◆ To be done ◆
Count the lines in the listing below that contain the string "barcode" with the same capitalization, and reply with only that number.

○ ○ ○ ○

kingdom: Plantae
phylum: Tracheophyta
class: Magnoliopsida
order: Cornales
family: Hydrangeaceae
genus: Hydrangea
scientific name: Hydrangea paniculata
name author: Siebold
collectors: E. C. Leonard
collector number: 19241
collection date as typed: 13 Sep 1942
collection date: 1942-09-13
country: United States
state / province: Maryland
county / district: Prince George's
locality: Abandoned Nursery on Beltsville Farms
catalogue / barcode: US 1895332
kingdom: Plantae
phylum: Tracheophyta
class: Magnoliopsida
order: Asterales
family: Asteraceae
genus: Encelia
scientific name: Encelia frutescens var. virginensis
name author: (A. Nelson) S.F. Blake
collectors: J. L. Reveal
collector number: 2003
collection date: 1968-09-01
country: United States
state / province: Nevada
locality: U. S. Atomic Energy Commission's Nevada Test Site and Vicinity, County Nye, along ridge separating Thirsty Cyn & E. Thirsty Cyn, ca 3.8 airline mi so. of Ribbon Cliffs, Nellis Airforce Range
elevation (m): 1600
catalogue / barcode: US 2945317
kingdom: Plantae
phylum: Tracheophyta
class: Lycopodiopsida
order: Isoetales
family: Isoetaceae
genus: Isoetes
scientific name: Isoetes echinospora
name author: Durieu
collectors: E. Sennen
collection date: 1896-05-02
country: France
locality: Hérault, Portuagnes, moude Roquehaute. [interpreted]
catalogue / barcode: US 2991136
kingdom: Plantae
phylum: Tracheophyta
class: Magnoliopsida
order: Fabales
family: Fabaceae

○ ○ ○ ○

◆ Answer to this problem ◆
3